EU member states and the European Parliament have reached a political agreement on new rules aimed at better protecting consumers from online fraud, unexpected charges and data misuse, parliament said last week.
Under the deal, customers will have to be clearly informed of all fees before making a payment, including currency conversion costs and ATM withdrawal charges, regardless of who operates the machine.
The measures also aim to secure access to cash in rural and remote areas, as retailers will be allowed to provide withdrawals of up to €150, and at least €100, without requiring a purchase, as mentioned in Philenews.
At the same time, the agreement seeks to open up competition in the payments market. Negotiators backed measures to remove obstacles for open-banking services, ensuring that authorised account-information and payment-initiation providers can access account data on a non-discriminatory basis.
The legislation lists prohibited barriers to data access, while mobile-device makers and e-service providers will have to allow front-end applications to store and transmit the data needed to process payments on fair and reasonable terms.
Consumers will also gain greater control over how their data is used. Payment service users will have access to a dashboard showing which third parties have been granted rights to view their account information, with the option to manage or revoke those permissions.
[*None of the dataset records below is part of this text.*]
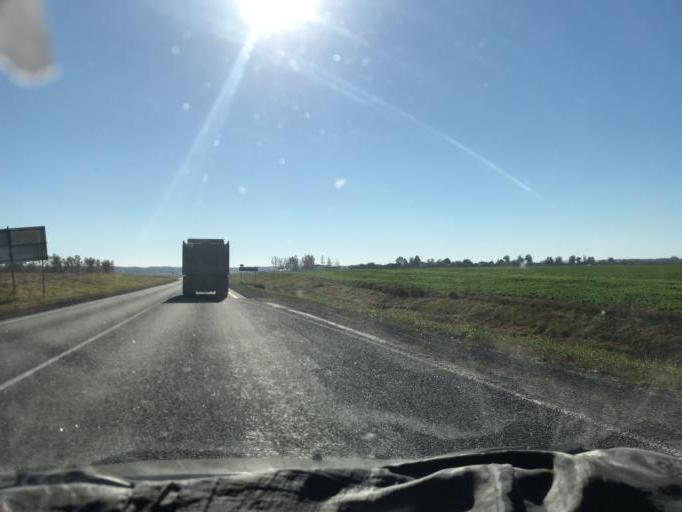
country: BY
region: Mogilev
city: Babruysk
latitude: 53.0752
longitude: 29.0713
The package introduces stronger liability rules for fraud. Certification Service Providers (CSPs) that fail to implement adequate prevention mechanisms will be responsible for customer losses.
They will have to verify that the payee’s name and unique identifier match, refuse suspicious orders and alert the payer when discrepancies arise. Providers must also apply strong customer authentication and carry out risk assessments, while offering optional spending limits and self-exclusion tools.
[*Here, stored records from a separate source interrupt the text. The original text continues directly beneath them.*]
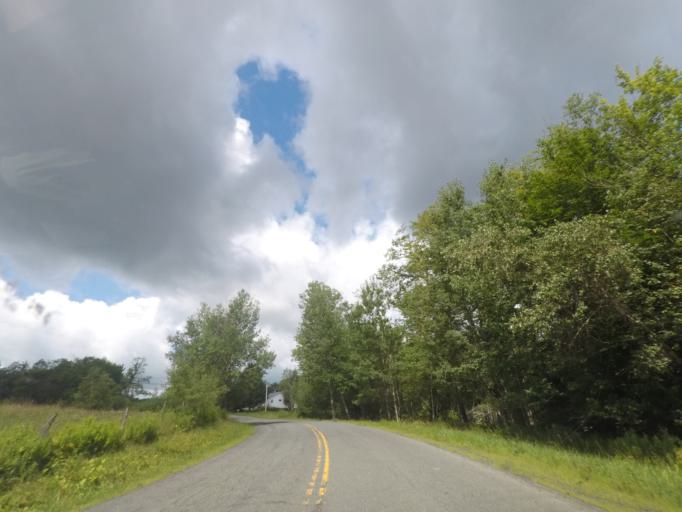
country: US
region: New York
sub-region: Rensselaer County
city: Averill Park
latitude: 42.6380
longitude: -73.4556
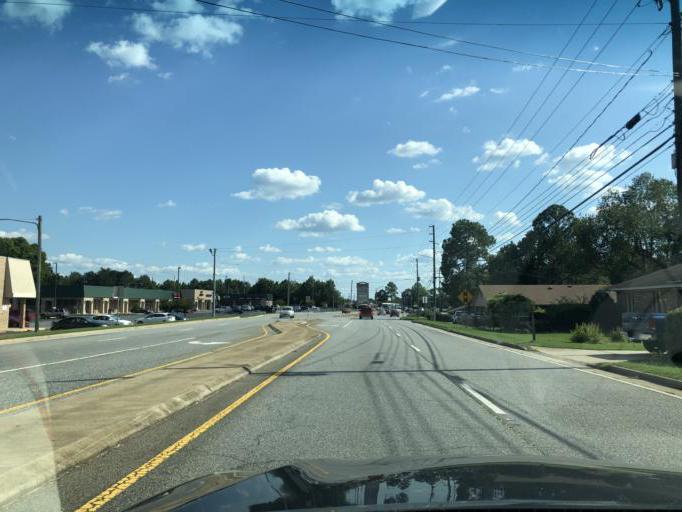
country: US
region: Georgia
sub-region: Muscogee County
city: Columbus
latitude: 32.5300
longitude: -84.9251
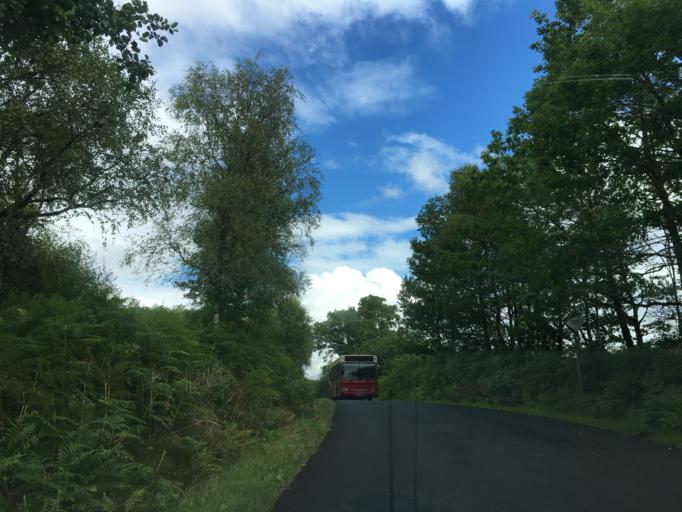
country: GB
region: Scotland
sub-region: Argyll and Bute
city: Oban
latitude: 56.3178
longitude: -5.2277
Where a fraudster initiates or alters a transaction, the payment service provider (PSP) will be fully liable. Receiving PSPs will be required to freeze any transaction deemed suspicious.
To tackle impersonation scams, where criminals pose as bank staff to convince customers to authorise payments, PSPs will have to refund the entire amount, provided the victim reports the fraud to the police and informs their provider.
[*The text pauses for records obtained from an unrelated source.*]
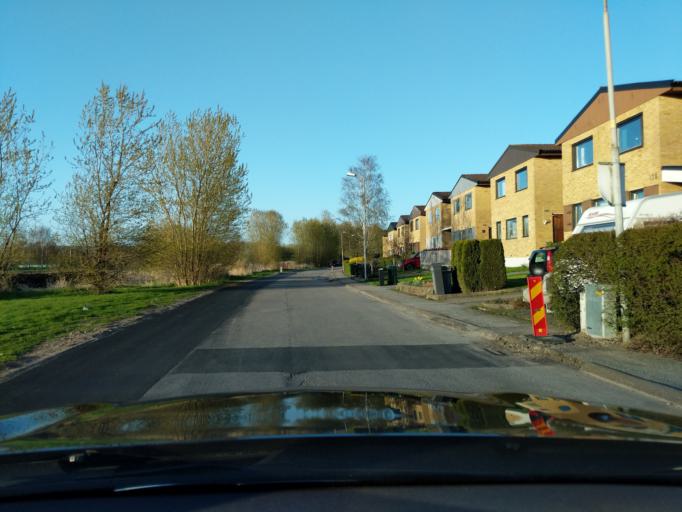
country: SE
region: Vaestra Goetaland
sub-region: Goteborg
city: Majorna
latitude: 57.6404
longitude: 11.9261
Online platforms will face new responsibilities as well. They will be liable to CSPs that have compensated victims if they fail to remove fraudulent content once notified, strengthening obligations already set out under the Digital Services Act.
Advertisers of financial services will also have to demonstrate to large online platforms and search engines that they are properly licensed, or legally exempt, in the jurisdiction where the service is offered.
Moreover, the agreement requires that users have access to human customer support rather than relying solely on automated systems, and it provides for public funding to help educate consumers on avoiding fraud.